Visa recently introduced new rules for e-commerce fraud prevention. This article explains how these rules impact your online business and steps you need to follow to avoid new fees.
Increase in Online Fraud
Consumers are increasingly making purchases online, fueled by changes in shopping habits adopted during the COVID-19 pandemic. And opportunistic fraudsters have followed suit, with e-commerce fraud escalating. A new study from Juniper Research, “Online Payment Fraud: Emerging Threats, Segment Analysis & Market Forecasts 2021-2025,” reports that the value of losses due to e-commerce fraud will increase 18% to over $20 billion by the end of 2021 from $17.5 billion in 2020.
One of the most common types of fraud is called “card cycling,” a method whereby fraudsters attempt to validate stolen credit card credentials. They write an automated computer script that allows them to quickly cycle through thousands of credit card numbers and test different combinations of security codes and other underlying credentials. Those deemed valid are then used to fraudulently purchase goods for resale, or to sell as verified cards on the dark web.
The Industry Responds
Visa, card issuers and processors recently joined together to implement new measures intended to reduce fraudulent activity, especially as it relates to suspicious cards, such as those that have been canceled or compromised in a breach. Mastercard is expected to follow suit in the near future.
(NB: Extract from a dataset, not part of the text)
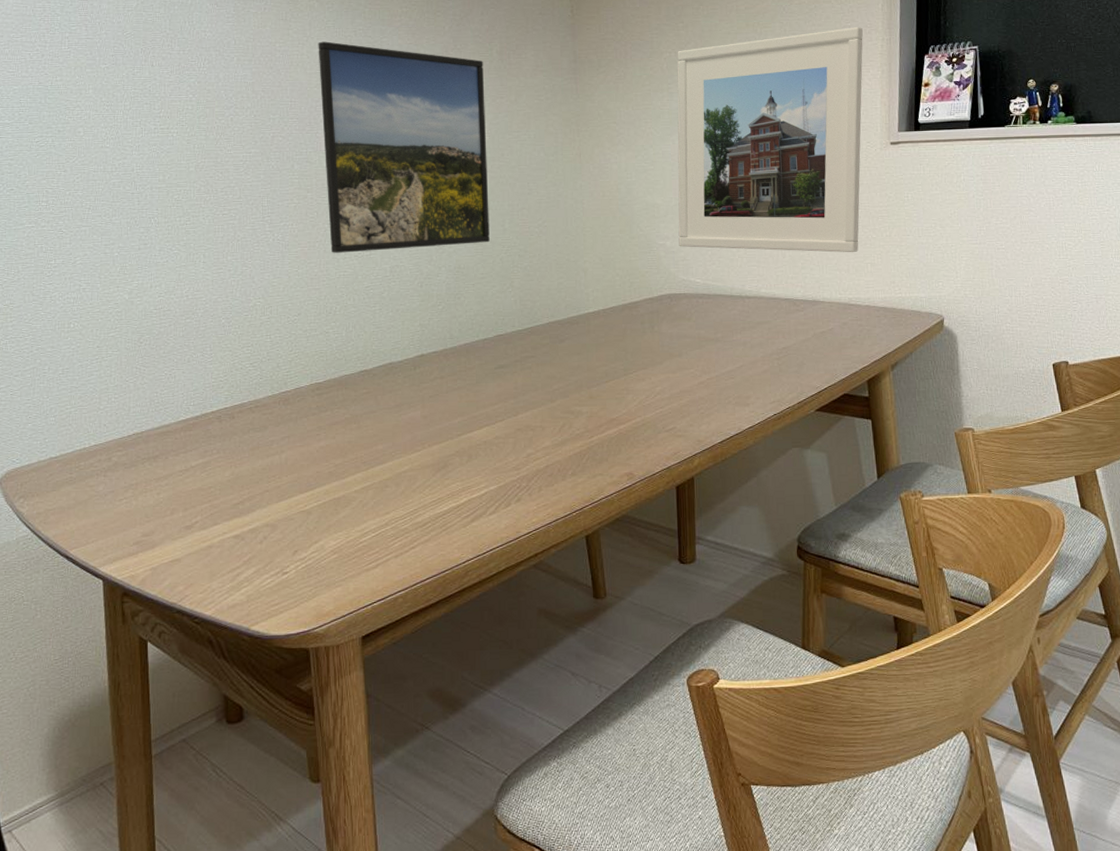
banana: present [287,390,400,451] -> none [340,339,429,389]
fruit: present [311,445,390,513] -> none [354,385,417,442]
Effective April 1, 2021, Visa has grouped a series of decline codes and classified them as “Category 1” transaction responses with a description “Issuer Will Never Approve.” This subset of decline codes indicates the card is blocked for use (such as a stolen card) or never existed. It signals that there is no circumstance in which the issuer will grant an approval.
Effective April 1, 2022, merchants who reattempt to authorize a transaction after receiving a Category 1 decline will be assessed a non-compliance fee passed on from Visa. The fee for domestic transactions is $0.10, and international transactions will be assessed $0.15.
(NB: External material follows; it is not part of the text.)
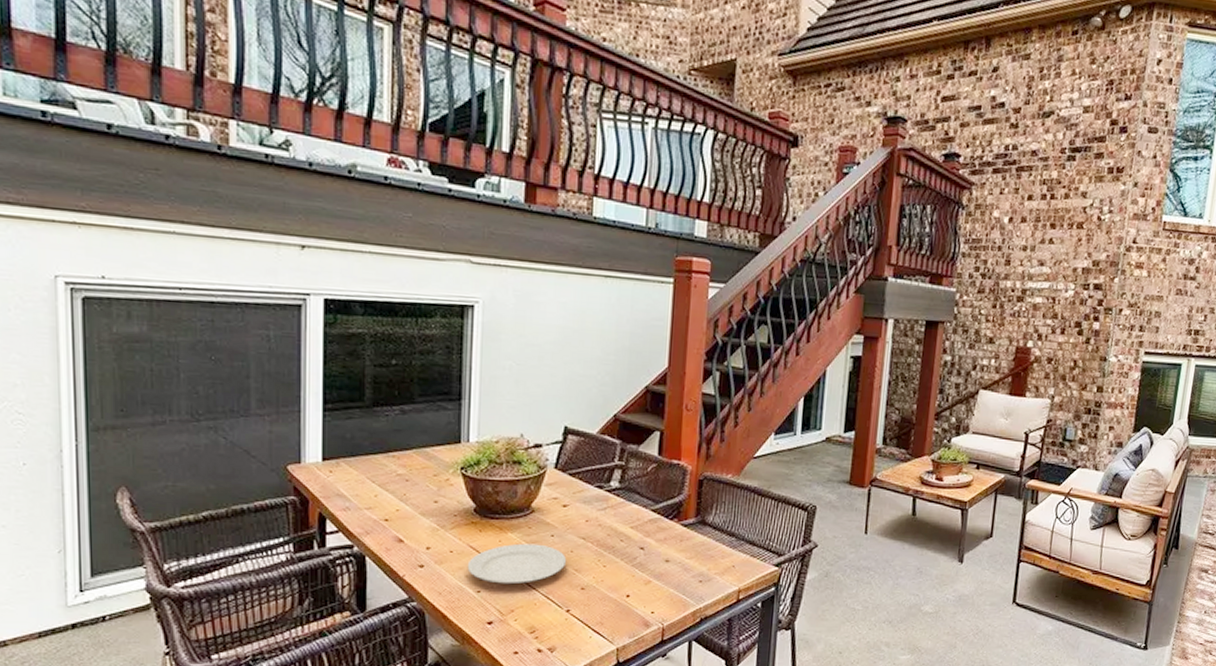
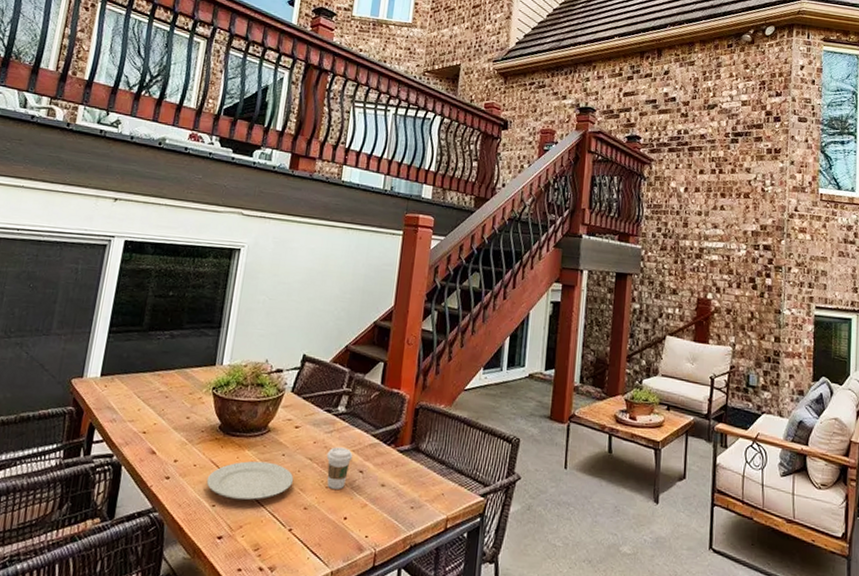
coffee cup: none [602,524,632,567] -> present [326,447,353,489]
PayJunction Changes and Merchant Best Practices
PayJunction has implemented the rules on your behalf. No technical changes are required by you and there is no impact on how you process transactions.
Any Visa card that is declined because of Decline Response Category 1 is automatically added to your account’s Blocklist. These include PayJunction decline codes BT, 04, 12, 15, 57, 62, 78, RC. When attempting to charge a card that was added to the blocklist, merchants will see the following message: “Declined FB. This account has been blocked in PayJunction due to Fraud. You can edit this in your block list."
Here are a few best practices to protect your business and avoid the new fees:
Turn on AVS and CVV Matching Requirements
With just a credit card number, fraudsters can put charges on a credit card even if it’s not in their possession. To combat this, businesses can enable Address Verification System (AVS) and Card Verification Value (CVV) to better confirm the authenticity of the purchase.
AVS and CVV numbers are typically harder for fraudsters to get their hands on than card numbers and expiration dates. Simply turning on the option to require this information at checkout will help prevent card testing.
Don’t Unblock Cards
Nobody likes to decline transactions, as there is a risk in turning away good customers. However, in the case of Category 1 codes, merchants should comply with the issuer’s response to “never approve.” PayJunction will automatically add cards with a Category 1 Decline Response to a merchant's block list.
You have the ability to manually unblock the cards; however, we strongly advise not to do so because any subsequent attempt to charge the same card number for any reason will result in non-compliance fees from Visa. These fees can really add up if a fraud bot is attempting card cycling on a stolen card number and making thousands of hits to your website.